Acusados de crimes contra a humanidade fogem em meio ao caos no Sudão
Um funcionário de alto escalão do antigo regime islâmico do Sudão, acusado de crimes contra a humanidade, confirmou que fugiu de uma penitenciária, assim como outras figuras do governo anterior, em meio aos combates violentos que devastam o país, o que provoca temores de agravamento do conflito após um frágil cessar-fogo.
Uma trégua de 72 horas com mediação dos Estados Unidos entrou em vigor na terça-feira (25), mas ficou em situação frágil depois que o exército voltou a bombardear as forças paramilitares na capital Cartum.
Ahmed Harun, um ex-conselheiro do ditador Omar al Bashir, deposto em 2019 após grandes protestos, confirmou que vários funcionários do antigo regime fugiram da prisão de Kober.
Harun e Al Bashir são procurados pelo Tribunal Penal Internacional (TPI) por "crimes contra a humanidade" e "genocídio" na região de Darfur, oeste do Sudão, onde o conflito que começou em 2003 deixou 2,5 milhões de deslocados, de acordo com a ONU.
Al Bashir, 79 anos, também estava na penitenciária de Cartum, mas o exército informou que ele foi transferido para um hospital antes do início dos confrontos em 15 de abril.
O ex-ditador e outros integrantes de seu regime foram levados para um hospital militar "devido a suas condições de saúde (...) e permanecem no hospital sob vigilância da polícia judicial", afirmou o exército em um comunicado, sem revelar a data da transferência.
Esta foi a terceira fuga de uma prisão registrada desde o início dos combates entre o exército do general Abdel Fatah al Burhan, governante de fato do Sudão desde o golpe de Estado de 2021, e seu rival, o general Mohamed Hamdan Daglo, líder das paramilitares Forças de Apoio Rápido (FAR).
Os confrontos provocaram pelo menos 460 mortes e deixaram mais de 4.000 feridos no país do nordeste da África, de acordo com a ONU.
- Êxodo -
"Ficamos no centro de detenção de Kober, sob o fogo cruzado desta batalha durante nove dias. Agora assumimos a responsabilidade por nossa proteção em outro lugar", disse Harun na terça-feira a um canal de televisão sudanês.
Com a redução da intensidade dos combates em Cartum após o anúncio da trégua, vários países organizaram operações para retirar seus cidadãos do país.
Um navio com 1.687 civis de mais de 50 nacionalidades chegou nesta quarta-feira à Arábia Saudita, informou o ministério das Relações Exteriores de Riad.
Ao mesmo tempo, os sudaneses permanecem entrincheirados em suas casas e tentam sobreviver sem o abastecimento de água ou energia elétrica, com escassez de alimentos e cortes de internet e linhas telefônicas.
"Eu digo a Hemedti (nome pelo qual é conhecido o general Daglo, das FAR), meu irmão, por favor, a guerra destruiu o povo sudanês. Meu irmão, Burhan, acabe com a guerra", declarou Barir Hamad, que trabalha no setor de construção, à AFP.
"Por que as autoridades não se importam com o povo sudanês e seu sofrimento?", perguntou Alnur Mohamed Ahmed, outro trabalhador. "As pessoas não podem sair de casa", lamentou.
Na terça-feira à noite, testemunhas relataram à AFP novos bombardeios na zona norte de Cartum contra veículos das FAR.

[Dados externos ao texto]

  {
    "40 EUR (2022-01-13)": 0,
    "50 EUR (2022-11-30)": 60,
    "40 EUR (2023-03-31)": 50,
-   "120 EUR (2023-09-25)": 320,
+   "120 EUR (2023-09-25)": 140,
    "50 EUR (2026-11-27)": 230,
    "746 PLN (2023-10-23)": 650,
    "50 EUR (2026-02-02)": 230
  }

Em um vídeo, o grupo paramilitar afirma que tomou o controle de uma refinaria e de uma central elétrica que fica 70 km ao norte da capital, de cinco milhões de habitantes.

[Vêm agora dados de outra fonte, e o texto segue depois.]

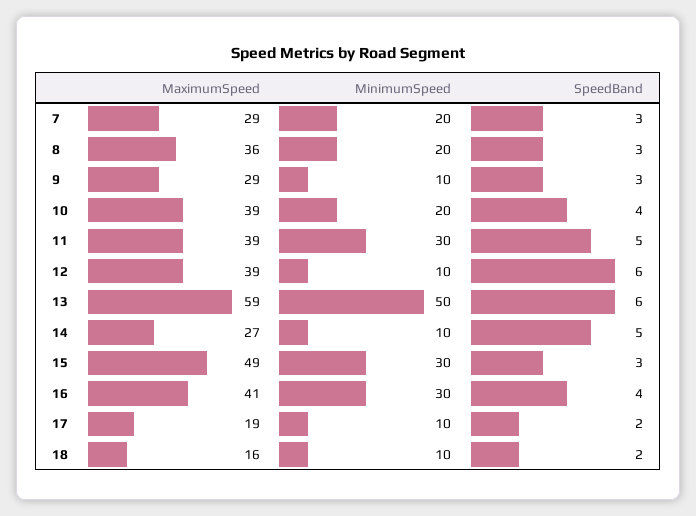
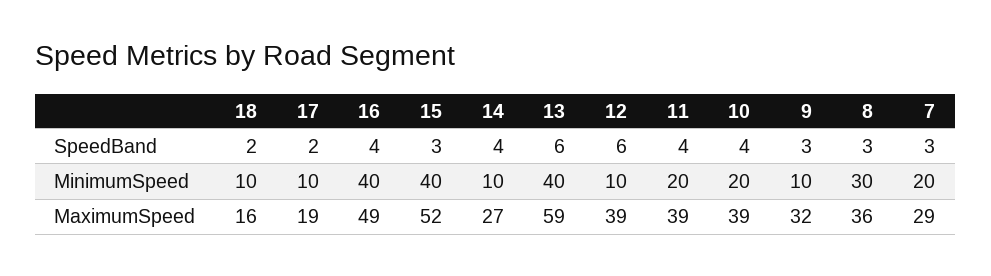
  {
    "MaximumSpeed": {
      "7": 29,
      "8": 36,
-     "9": 29,
+     "9": 32,
      "10": 39,
      "11": 39,
      "12": 39,
      "13": 59,
      "14": 27,
-     "15": 49,
+     "15": 52,
-     "16": 41,
+     "16": 49,
      "17": 19,
      "18": 16
    },
    "MinimumSpeed": {
      "7": 20,
-     "8": 20,
+     "8": 30,
      "9": 10,
      "10": 20,
-     "11": 30,
+     "11": 20,
      "12": 10,
-     "13": 50,
+     "13": 40,
      "14": 10,
-     "15": 30,
+     "15": 40,
-     "16": 30,
+     "16": 40,
      "17": 10,
      "18": 10
    },
    "SpeedBand": {
      "7": 3,
      "8": 3,
      "9": 3,
      "10": 4,
-     "11": 5,
+     "11": 4,
      "12": 6,
      "13": 6,
-     "14": 5,
+     "14": 4,
      "15": 3,
      "16": 4,
      "17": 2,
      "18": 2
    }
  }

O exército havia alertado no Facebook para um "importante movimento (das FAR) em direção à refinaria com o objetivo de aproveitar a trégua para controlar o local".
Os dois lados afirmam controlar locais cruciais da capital, mas não é possível verificar as informações com fontes independentes.
- Riscos biológicos elevados -
A Organização Mundial da Saúde (OMS) advertiu na terça-feira para os riscos biológicos "elevados", depois que um dos lados beligerantes ocupou um laboratório que armazena agentes patógenos do sarampo, cólera e poliomielite.
Um relatório da ONU alertou que a escassez de comida, água, medicamentos e combustíveis estava se tornando "extremamente aguda, em particular em Cartum e seus arredores".
"Em alguns locais, a ajuda humanitária é a única que mantém a fome sob controle", afirmou o secretário-geral das Nações Unidas, António Guterres.
A ONU calcula que até 270.000 pessoas podem fugir do Sudão para os vizinhos Chade e Sudão do Sul.
O Sudão tem um longo histórico de golpes militares. A disputa entre Burhan e Daglo, que se aliaram para derrubar os civis do poder em 2021, é uma consequência dos planos de integrar as FAR ao exército oficial.